ЗАДАНИЕ:
Перепишите без изменений часть отрывка о Тухачевском, которая начинается со слов, содержащих «Закончив музыкальную школу», и заканчивается словами «Александровское военное училище.».

═════ ВЫБРАННЫЙ ОТРЫВОК

Выбрать главу

Мы долго ничего не знали о судьбе Михаила Николаевича и очень волновались за него. Примерно через месяц после побега в одной из швейцарских газет прочитали, что на берегу Женевского озера обнаружен труп русского, умершего, по-видимому, от истощения. Почему-то все решили, что это Тухачевский. В лагере состоялась панихида. За отсутствием русского попа ее отслужил французский кюре.

И вдруг, когда я уже сам вернулся из плена и вступил добровольцем в Красную Армию, в оперативных сводках мне стала встречаться знакомая фамилия – Тухачевский. Первоначально мне даже в голову не приходило, что это тот самый поручик, с которым мы вместе мыкали горе в Ингольштадте. Был твердо уверен, что это однофамилец. Недоразумение разъяснилось лишь в 1924 году: на совещании в Реввоенсовете Республики я лицом к лицу встретился с Михаилом Николаевичем.

Я РЕКОМЕНДОВАЛ ЕГО В ПАРТИЮ

Н. Н. КУЛЯБКО

Закончив музыкальную школу Гнесиных – было это в 1911 году, – я перешел учиться к профессору Николаю Сергеевичу Жиляеву. Как-то раз он посоветовал мне послушать способных мальчиков Тухачевских и указал их адрес.

– Пойдите, не пожалеете, – сказал Николай Сергеевич.

Так в 1912 году я познакомился с семейством Тухачевских.

В один из воскресных дней, когда я беседовал с двумя братьями Тухачевскими, пришел третий. Отец представил его мне. Это был Михаил Николаевич. Он только что окончил Московский кадетский корпус и поступал юнкером в Александровское военное училище.

══════════
═════ НАБОР ДАННЫХ

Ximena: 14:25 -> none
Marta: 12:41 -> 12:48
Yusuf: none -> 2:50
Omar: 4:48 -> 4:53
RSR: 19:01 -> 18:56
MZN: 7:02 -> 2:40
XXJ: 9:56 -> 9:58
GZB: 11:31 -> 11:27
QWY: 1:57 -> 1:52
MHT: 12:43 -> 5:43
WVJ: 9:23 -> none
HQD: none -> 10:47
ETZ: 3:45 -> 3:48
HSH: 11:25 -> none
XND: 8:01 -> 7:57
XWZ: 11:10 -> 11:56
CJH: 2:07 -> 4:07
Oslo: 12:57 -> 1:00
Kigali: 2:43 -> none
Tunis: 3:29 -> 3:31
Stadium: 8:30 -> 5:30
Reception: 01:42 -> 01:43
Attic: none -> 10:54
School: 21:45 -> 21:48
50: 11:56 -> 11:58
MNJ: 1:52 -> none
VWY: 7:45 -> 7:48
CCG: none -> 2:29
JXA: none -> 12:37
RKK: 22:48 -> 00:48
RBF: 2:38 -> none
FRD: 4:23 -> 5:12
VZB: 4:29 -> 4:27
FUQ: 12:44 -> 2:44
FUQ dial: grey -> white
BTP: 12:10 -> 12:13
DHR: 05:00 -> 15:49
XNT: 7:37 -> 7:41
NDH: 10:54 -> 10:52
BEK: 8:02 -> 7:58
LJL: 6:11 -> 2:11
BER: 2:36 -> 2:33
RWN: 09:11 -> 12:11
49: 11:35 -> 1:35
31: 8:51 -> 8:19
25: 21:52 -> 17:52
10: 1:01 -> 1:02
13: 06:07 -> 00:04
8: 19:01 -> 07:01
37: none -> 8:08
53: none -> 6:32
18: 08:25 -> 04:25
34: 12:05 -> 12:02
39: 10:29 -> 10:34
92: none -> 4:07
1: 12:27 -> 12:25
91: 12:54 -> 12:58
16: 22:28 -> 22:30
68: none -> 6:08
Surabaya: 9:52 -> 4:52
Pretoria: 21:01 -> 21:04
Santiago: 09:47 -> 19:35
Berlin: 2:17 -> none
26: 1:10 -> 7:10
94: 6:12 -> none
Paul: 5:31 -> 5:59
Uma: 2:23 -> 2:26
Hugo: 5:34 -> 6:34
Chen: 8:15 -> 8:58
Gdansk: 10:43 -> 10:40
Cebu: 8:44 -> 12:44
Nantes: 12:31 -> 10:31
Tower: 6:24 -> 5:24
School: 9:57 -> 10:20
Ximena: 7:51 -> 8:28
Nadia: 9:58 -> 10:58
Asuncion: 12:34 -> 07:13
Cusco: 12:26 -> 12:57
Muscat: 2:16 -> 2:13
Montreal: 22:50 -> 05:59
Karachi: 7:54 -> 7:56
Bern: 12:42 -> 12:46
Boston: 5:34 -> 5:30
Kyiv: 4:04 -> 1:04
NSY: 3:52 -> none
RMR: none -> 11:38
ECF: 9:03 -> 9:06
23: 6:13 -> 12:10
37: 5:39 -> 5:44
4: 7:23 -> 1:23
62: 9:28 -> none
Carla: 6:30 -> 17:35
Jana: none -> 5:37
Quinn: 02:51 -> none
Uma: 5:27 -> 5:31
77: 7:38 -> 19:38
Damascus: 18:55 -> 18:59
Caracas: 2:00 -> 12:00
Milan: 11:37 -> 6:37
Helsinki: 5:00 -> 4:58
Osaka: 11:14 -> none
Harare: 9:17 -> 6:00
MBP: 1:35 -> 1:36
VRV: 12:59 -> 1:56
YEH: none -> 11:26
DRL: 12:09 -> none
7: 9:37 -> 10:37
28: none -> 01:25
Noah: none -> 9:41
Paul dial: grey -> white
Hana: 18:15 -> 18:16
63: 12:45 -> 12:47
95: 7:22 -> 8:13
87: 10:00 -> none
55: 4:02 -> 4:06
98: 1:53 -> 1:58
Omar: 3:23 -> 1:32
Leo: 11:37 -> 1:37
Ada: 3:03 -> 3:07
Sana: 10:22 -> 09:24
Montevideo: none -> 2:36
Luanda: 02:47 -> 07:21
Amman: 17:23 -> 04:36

══════════

ПОЛНЫЙ ОТВЕТ:
Закончив музыкальную школу Гнесиных – было это в 1911 году, – я перешел учиться к профессору Николаю Сергеевичу Жиляеву. Как-то раз он посоветовал мне послушать способных мальчиков Тухачевских и указал их адрес.

– Пойдите, не пожалеете, – сказал Николай Сергеевич.

Так в 1912 году я познакомился с семейством Тухачевских.

В один из воскресных дней, когда я беседовал с двумя братьями Тухачевскими, пришел третий. Отец представил его мне. Это был Михаил Николаевич. Он только что окончил Московский кадетский корпус и поступал юнкером в Александровское военное училище.